## DATA EXTRACTS:
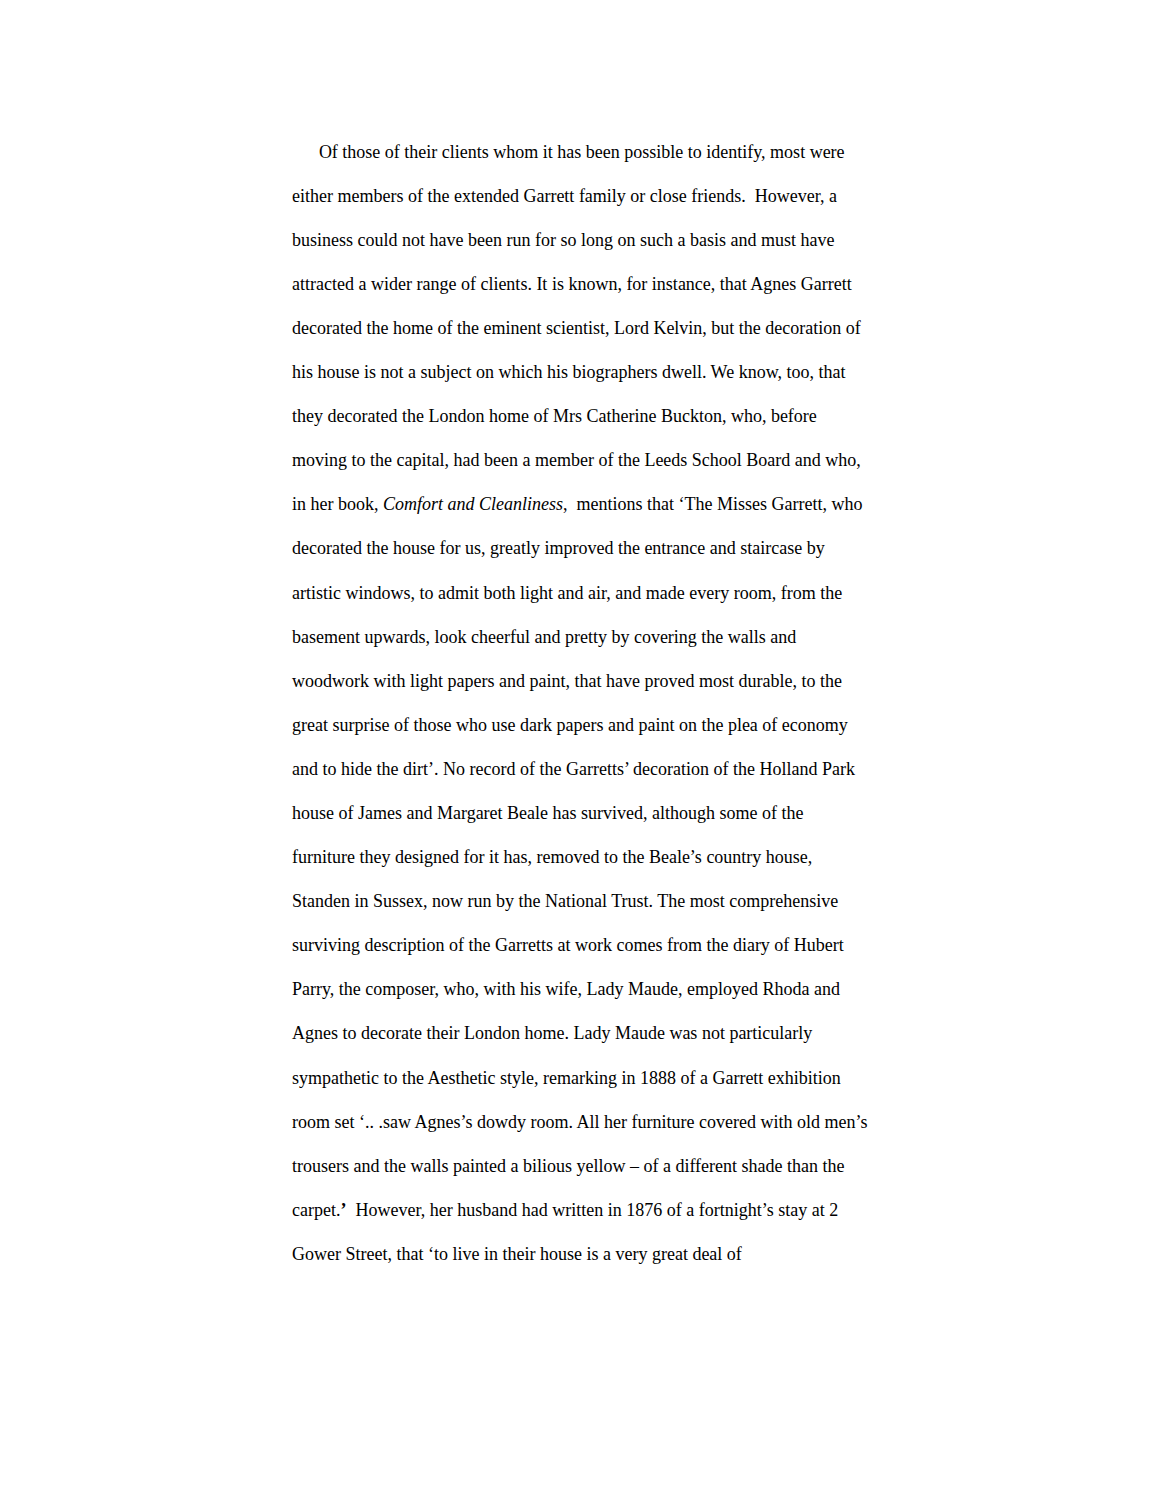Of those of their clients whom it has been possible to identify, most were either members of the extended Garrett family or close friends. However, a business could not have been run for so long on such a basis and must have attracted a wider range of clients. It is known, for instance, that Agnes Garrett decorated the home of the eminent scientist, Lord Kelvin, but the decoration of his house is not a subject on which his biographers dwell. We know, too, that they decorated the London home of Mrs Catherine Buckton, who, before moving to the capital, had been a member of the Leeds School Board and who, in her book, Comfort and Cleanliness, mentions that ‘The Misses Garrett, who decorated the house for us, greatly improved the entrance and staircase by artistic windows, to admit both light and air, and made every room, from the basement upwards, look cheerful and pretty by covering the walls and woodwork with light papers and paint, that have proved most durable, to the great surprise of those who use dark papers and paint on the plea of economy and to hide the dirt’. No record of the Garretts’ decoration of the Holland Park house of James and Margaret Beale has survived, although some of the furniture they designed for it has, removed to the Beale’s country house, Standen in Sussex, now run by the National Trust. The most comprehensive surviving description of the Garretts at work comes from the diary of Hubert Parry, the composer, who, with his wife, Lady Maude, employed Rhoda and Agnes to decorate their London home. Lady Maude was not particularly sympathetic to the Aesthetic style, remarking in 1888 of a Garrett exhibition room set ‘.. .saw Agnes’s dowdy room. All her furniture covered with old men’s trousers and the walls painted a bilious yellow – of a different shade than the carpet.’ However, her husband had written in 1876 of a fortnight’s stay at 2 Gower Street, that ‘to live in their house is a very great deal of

...

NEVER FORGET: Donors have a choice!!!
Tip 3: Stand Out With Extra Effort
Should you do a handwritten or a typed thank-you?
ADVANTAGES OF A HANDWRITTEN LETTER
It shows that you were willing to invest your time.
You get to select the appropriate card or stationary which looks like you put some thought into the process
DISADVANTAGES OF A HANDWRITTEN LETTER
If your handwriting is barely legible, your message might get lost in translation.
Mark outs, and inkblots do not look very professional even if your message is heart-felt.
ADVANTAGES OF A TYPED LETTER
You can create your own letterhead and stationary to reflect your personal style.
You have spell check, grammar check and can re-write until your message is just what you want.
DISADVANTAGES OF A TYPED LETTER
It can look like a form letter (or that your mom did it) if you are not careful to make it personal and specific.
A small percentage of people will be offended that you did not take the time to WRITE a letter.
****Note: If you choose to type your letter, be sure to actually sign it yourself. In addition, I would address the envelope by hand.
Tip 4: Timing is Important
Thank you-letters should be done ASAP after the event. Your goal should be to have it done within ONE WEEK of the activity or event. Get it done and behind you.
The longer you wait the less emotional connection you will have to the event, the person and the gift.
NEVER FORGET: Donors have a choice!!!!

## REQUIREMENT:
In the entries above, the lines from the one bearing "You have spell" up to and including the one bearing "Thank you-letters should" should be transcribed exactly; no other line is wanted.

## EXERCISE OUTPUT:
You have spell check, grammar check and can re-write until your message is just what you want.
DISADVANTAGES OF A TYPED LETTER
It can look like a form letter (or that your mom did it) if you are not careful to make it personal and specific.
A small percentage of people will be offended that you did not take the time to WRITE a letter.
****Note: If you choose to type your letter, be sure to actually sign it yourself. In addition, I would address the envelope by hand.
Tip 4: Timing is Important
Thank you-letters should be done ASAP after the event. Your goal should be to have it done within ONE WEEK of the activity or event. Get it done and behind you.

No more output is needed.